Legaltech, Auszeichnungen und Internationalität

Des Weiteren wurde bereits früh das Thema LegalTech und LegalProjects mit der Akquisition der Tochtergesellschaft CLARIUS.LEGAL im Sommer 2017 aufgegriffen und ausgebaut. Eine Entwicklung, die dann dazu geführt hat, dass das international führende Branchenmagazin „The Lawyer" Schalast 2018 zur „Law Firm of the Year Germany" gekürt hat. Ein Grund dafür war sicherlich auch die erfolgreiche Integration in das Tier 1 (so Chambers zuletzt 2020) Netzwerk Multilaw während der 2010er Jahre und die damit einhergehende stetig wachsende Cross Border Tätigkeit. Die nächste Herausforderung steht aber bereits vor der Tür: Dies ist das Thema Sustainability: Schalast wurde Anfang 2020 zu einer Carbon Neutral Law Firm, die wichtige United Nations Goals im Bereich Sustainability verfolgt.

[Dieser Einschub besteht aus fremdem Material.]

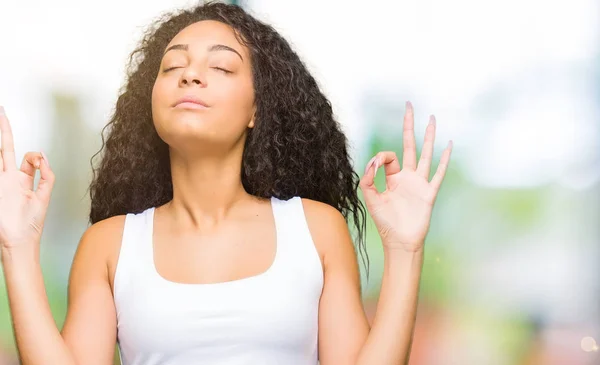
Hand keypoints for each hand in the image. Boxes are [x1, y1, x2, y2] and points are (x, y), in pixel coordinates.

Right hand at [0, 107, 54, 248]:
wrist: (19, 241)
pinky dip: (17, 162)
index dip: (30, 152)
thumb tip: (42, 155)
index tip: (30, 147)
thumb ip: (46, 174)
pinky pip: (1, 167)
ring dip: (3, 139)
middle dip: (4, 130)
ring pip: (2, 154)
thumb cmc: (30, 223)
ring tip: (2, 117)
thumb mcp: (44, 195)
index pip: (23, 155)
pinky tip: (23, 163)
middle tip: (1, 111)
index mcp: (22, 179)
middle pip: (5, 148)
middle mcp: (9, 178)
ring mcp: (2, 182)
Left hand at [359, 102, 451, 251]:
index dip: (380, 158)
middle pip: (409, 145)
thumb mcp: (370, 199)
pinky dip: (444, 159)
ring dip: (429, 136)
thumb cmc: (385, 223)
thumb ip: (367, 179)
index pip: (389, 157)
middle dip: (408, 126)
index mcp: (393, 177)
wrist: (400, 241)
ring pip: (426, 154)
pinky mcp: (429, 192)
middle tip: (409, 105)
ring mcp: (420, 183)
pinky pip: (438, 173)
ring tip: (432, 119)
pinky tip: (448, 145)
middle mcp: (408, 176)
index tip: (374, 168)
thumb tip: (372, 161)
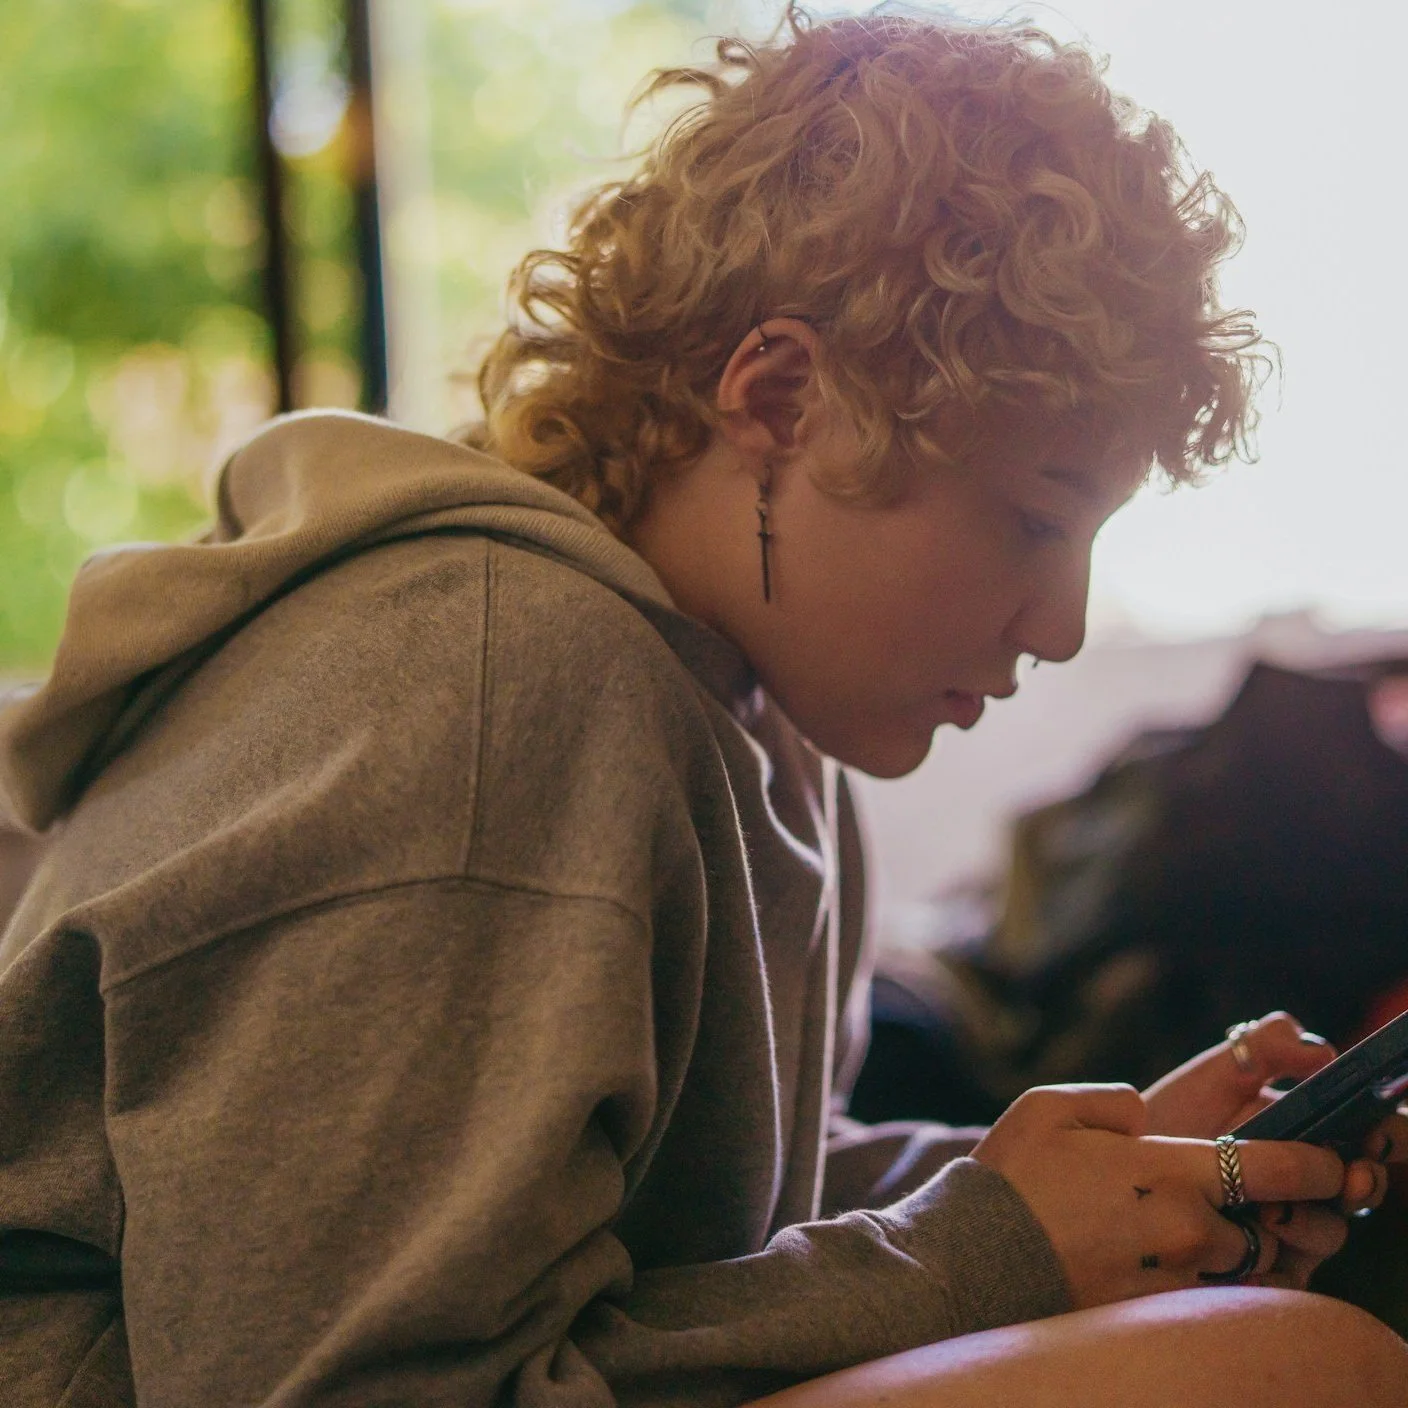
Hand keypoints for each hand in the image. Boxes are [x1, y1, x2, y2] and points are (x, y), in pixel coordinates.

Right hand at [972, 1082, 1346, 1309]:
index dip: (1317, 1164)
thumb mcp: (1048, 1105)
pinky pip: (1203, 1300)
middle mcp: (1184, 1230)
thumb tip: (1144, 1118)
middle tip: (1237, 1199)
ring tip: (1187, 1231)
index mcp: (1167, 1170)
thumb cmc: (1009, 1176)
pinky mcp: (1154, 1316)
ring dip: (1230, 1249)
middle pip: (1265, 1226)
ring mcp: (1173, 1280)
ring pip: (1238, 1267)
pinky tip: (1157, 1261)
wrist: (974, 1260)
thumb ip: (1113, 1100)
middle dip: (1260, 1213)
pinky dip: (1200, 1281)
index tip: (1330, 1163)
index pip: (1274, 1168)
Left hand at [1142, 1010, 1407, 1286]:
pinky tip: (1253, 1237)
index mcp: (1312, 1135)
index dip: (1390, 1134)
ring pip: (1329, 1232)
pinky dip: (1277, 1257)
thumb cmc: (1175, 1116)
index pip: (1374, 1135)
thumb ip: (1267, 1046)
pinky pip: (1289, 1276)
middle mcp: (1311, 1185)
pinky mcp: (1265, 1270)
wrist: (1122, 1165)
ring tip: (1272, 1208)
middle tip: (1350, 1175)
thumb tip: (1320, 1050)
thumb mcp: (1217, 1073)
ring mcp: (1292, 1229)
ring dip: (1311, 1220)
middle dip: (1365, 1181)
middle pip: (1364, 1188)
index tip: (1379, 1131)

Schade nur, dass die 25 Jahre Party auf unserer Dachterrasse wegen Corona nicht stattfinden kann, aber die letzten Monate haben gezeigt, wie Mandanten und Law Firms digitaler werden und kommunizieren können. Und wir werden sie nachholen, versprochen!

Aus dem kleinen Anfang in der Unterlindau wurden so heute über 50 Rechtsanwältinnen und Rechtsanwälte in Frankfurt, Hamburg und Berlin und darüber hinaus ein Team von 15 Berufsträgerinnen und Berufsträgern bei CLARIUS.LEGAL.

Und wir freuen uns auf die nächsten 25 Jahre!